Na conclusão, o palestrante trouxe simulações de sua autoria com base no Projeto de Lei Complementar 68/2024, que atualmente aguarda designação de relator no Senado Federal. E, encerrando o painel, ele respondeu perguntas das juízas e juízes que questionaram, entre outros assuntos, a relação entre tributação e desigualdades de gênero.
Em seguida, o desembargador federal Marcelo Albernaz, do TRF1, foi o mediador das exposições do juiz federal Leonardo Buissa Freitas, da SJGO, e a professora Maria Teresa Ruas Coelho.
Maria Teresa Ruas Coelho falou sobre o imposto seletivo a partir das evidências científicas, a metodologia dos estudos envolvidos e a base teórica fundamentada nos economistas Pigou e Coase. Segundo ela, há conclusões para acreditar que os tributos seletivos funcionam, em especial sob alíquotas elevadas (aumento no custo das atividades nocivas) e quando associados a políticas públicas multissetoriais (a exemplo do aumento sobre tabaco, bebidas alcoólicas e açucaradas que se inserem em um conjunto de outras políticas). Ela também ressaltou as relações entre tributos seletivos e o comportamento dos consumidores e o impacto sobre a ilegalidade ou pirataria.

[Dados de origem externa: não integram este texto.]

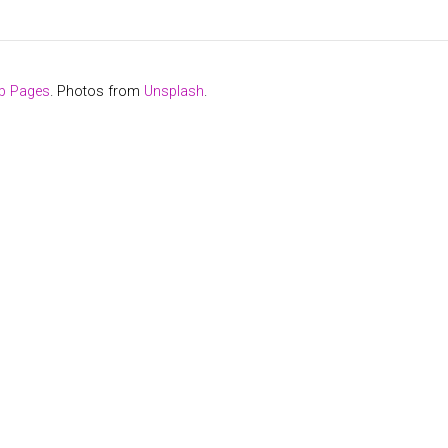
b Pages
. Photos from
Unsplash
.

Já o juiz federal Leonardo Buissa abordou as características normativas do Imposto Seletivo, passando por assuntos como: a seletividade como critério de justiça fiscal e tributo extrafiscal e o detalhamento do imposto seletivo na Emenda Constitucional 132/2023. O magistrado levantou importantes reflexões como “será que a reforma vencerá a hiperlitigiosidade no campo tributário?” e citou os principais desafios jurídicos que podem chegar aos gabinetes da Justiça Federal pela interpretação da lei complementar sobre o imposto seletivo.
Na parte final do evento, o tema “Transição entre o atual e o novo modelo de tributação sobre consumo”, foi conduzido pelo juiz federal Eduardo de Assis Ribeiro Filho, da Seção Judiciária de Goiás (SJGO), e pela professora Talita Félix. A moderação do painel foi realizada pelo juiz federal Juliano Taveira Bernardes, da SJGO.
O magistrado apresentou os princípios que ordenam o novo sistema tributário, como a neutralidade tributária, a simplificação tributária e o equilíbrio entre receitas e despesas. “Os princípios já constavam na Constituição Federal, mas foram reforçados pela reforma tributária promovida pela Emenda Constitucional 132/2023”, explicou Eduardo de Assis, mencionou a existência de regras de transição da Reforma Tributária que versam quanto ao rearranjo do pacto federativo (distribuição dos tributos), aos benefícios fiscais, à administração tributária e à Zona Franca de Manaus.
A respeito do IBS, implementado com a Reforma, a professora Talita Félix explicou que o Comitê Gestor do IBS – entidade pública que coordenará a arrecadação, fiscalização, cobrança e distribuição do tributo – traz uma estrutura inovadora que não deve ser comparada às já conhecidas. A palestrante afirmou que o Comitê tem competência administrativa, autonomia técnica e orçamentária e que não diz respeito ao disciplinamento do tributo; além de ressaltar que o grupo tem competência para fazer o delineamento das regras tributárias por meio de regimento. “O Comitê Gestor atuará como um banco que arrecada, realiza as compensações e faz o repasse do valor arrecadado”, afirmou a professora.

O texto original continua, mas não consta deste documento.